I’ve been part of a writing group for the last five or six months – Hubbard Hall, a local community theatre and arts center in Cambridge, NY.  Led by author Jon Katz, I initially came to the workshop with specific ideas about what I wanted to write and what I wanted to learn.  I hoped that the year-long experience would be my long-coveted MFA in writing.  It has turned out to be so much more than that for so many reasons, and today’s get together highlighted that once again.

From an educational standpoint, the Writer’s Project at Hubbard Hall has been an awakening for all of us.  No longer do I call myself a wannabe artist or writer.  I am now simply on a creative journey that will hopefully last a lifetime.  And, as I read the posts of my comrades, I see the same exuberant embrace of this ideal permeating our increasingly tight-knit group.

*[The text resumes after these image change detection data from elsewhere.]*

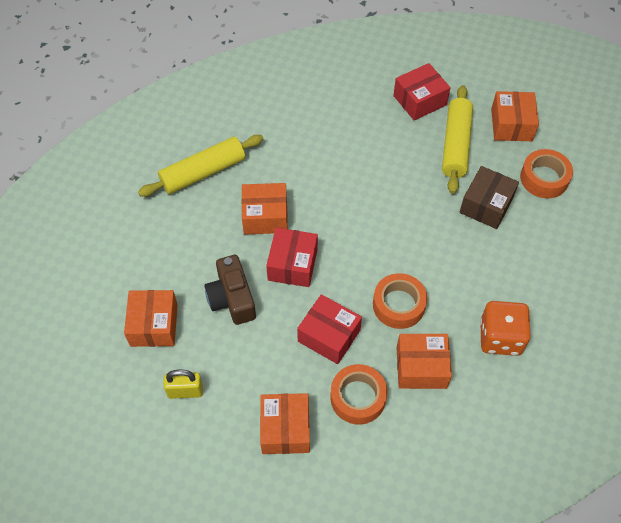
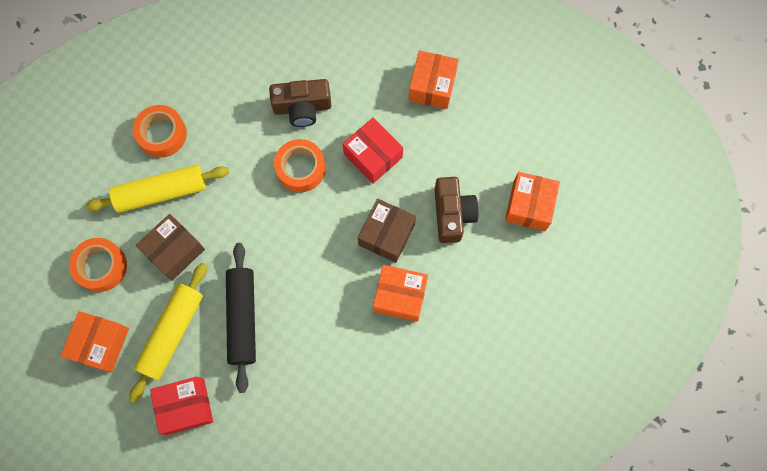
camera: 165 degrees left, 15 degrees up
(185, 391) = (510, 138): yellow padlock -> none
(203, 172) = (453, 369): yellow rolling pin -> yellow rolling pin (161, 192)
(292, 264) = (386, 234): red box -> brown box
(358, 397) = (365, 96): orange tape -> orange tape (162, 134)
(400, 168) = (243, 318): none -> black rolling pin
(421, 367) = (302, 108): orange box -> brown camera
(500, 337) = (223, 116): orange dice -> none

That small, eclectic group of writers is the other, completely unanticipated, aspect of this project.  Our first meeting was pleasant and friendly, but I’m sure I wasn’t the only attendee who worried that my work might not measure up.  In the course of the last few months, however, this creative collective has conjured its own special magic.  Wielding encouragement and hope, constructive critiques and glowing reviews, we banish anxiety and trepidation everyday online.  Today, two of our number sat at a kitchen table and compared notes and shared the histories of our creative lives,  and we banished it again.  

The rest of the group was sorely missed, and we’ll meet again another weekend with the entire crowd.  Assembling even the tiniest fraction of this group, however, was invaluable to me not only because it was a chance to talk about our work.  For me, it was the first grown-up, face-to-face social activity I’d had in over a week of chauffeuring children to doctor’s offices and pharmacies when I wasn’t working at or setting the kitchen table.  For me, the few stolen hours at that same table chatting and snacking with a new friend was just what the defense I needed against the dulling monotony that lurks at the corners of my very domestic life.